Archive: where am i going wrong???


11th November 2005 17:02 UTC

where am i going wrong???
Ok, so I got a problem. Something i'm making involves creating random quadrilaterals.

Here's my scope code:

Init

n=5

Frame

nr=0

Beat

cx1=rand(100)/100-.5;
cx2=rand(100)/100-.5;
cx3=rand(100)/100-.5;
cx4=rand(100)/100-.5;

cy1=rand(100)/100-.5;
cy2=rand(100)/100-.5;
cy3=rand(100)/100-.5;
cy4=rand(100)/100-.5;

Point

nr=nr+1;

x1=if(equals(nr,1),cx1,x1);
x1=if(equals(nr,2),cx2,x1);
x1=if(equals(nr,3),cx3,x1);
x1=if(equals(nr,4),cx4,x1);

y1=if(equals(nr,1),cy1,y1);
y1=if(equals(nr,2),cy2,y1);
y1=if(equals(nr,3),cy3,y1);
y1=if(equals(nr,4),cy4,y1);

x=x1;y=y1


no matter what I do, it flops. This isn't a one shot problem. I'm probably doing something conceptually wrong, but I can't find it.


11th November 2005 18:48 UTC

*ahem* "equals"?


11th November 2005 18:50 UTC

I'll give you one little hint. equals() is not a function. ;)


11th November 2005 19:17 UTC

Ooooooops.


:confused: The one thing I didn't check, either :confused:


Thanks





Now how can I extend this to more than 4 points...

Is there anything in the syntax that would mean:

cx(nr)

?

Hmmmm.
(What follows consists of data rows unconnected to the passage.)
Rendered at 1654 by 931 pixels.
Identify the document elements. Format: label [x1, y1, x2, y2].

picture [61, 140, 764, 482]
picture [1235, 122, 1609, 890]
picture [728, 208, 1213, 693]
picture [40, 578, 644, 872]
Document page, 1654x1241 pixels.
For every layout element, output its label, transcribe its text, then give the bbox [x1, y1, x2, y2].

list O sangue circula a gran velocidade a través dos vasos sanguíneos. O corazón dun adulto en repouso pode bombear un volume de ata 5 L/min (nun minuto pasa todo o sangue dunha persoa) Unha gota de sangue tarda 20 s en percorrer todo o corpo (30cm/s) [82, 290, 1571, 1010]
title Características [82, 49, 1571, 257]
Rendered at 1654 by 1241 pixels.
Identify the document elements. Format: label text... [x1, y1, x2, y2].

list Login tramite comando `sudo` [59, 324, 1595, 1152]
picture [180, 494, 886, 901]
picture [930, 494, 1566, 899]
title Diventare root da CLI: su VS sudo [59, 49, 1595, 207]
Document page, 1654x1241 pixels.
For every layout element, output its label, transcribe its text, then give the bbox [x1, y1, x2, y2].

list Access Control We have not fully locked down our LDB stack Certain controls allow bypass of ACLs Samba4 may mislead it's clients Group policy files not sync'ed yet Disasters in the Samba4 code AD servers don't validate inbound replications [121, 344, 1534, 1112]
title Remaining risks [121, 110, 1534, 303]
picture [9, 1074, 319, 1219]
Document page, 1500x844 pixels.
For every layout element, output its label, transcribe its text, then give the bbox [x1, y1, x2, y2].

I could take the code out of the Beat, and use the b variable...


11th November 2005 23:00 UTC

Theres no way to make new arrays like what you're describing. However if you look at the help you do have megabuf() and loop() at your command. So you could try something like...

init:
n=8;

frame:
nr=0;

beat:
loop(2*n,exec2(assign(nr,nr+1),assign(megabuf(nr),rand(100)/100-.5)));
assign(megabuf(n),megabuf(1));
assign(megabuf(n+1),megabuf(2*n));

point:
nr=nr+1;
x=megabuf(nr);
y=megabuf(nr+n);

Now you can change n to whatever you want and get a random shape with n-1 sides!


14th November 2005 03:01 UTC

Ah... I think I get loop better. Does it force the section to be repeated for whatever amount of time you make it? That would make things easier for me...


14th November 2005 04:59 UTC

yeah it'll execute the statement it is paired with that many times or in this case 2*n. Since there's n x values and n y values then you need 2*n values and to close off the shape you have the last and first values of x's and y's be the same which is why the statements below it are there.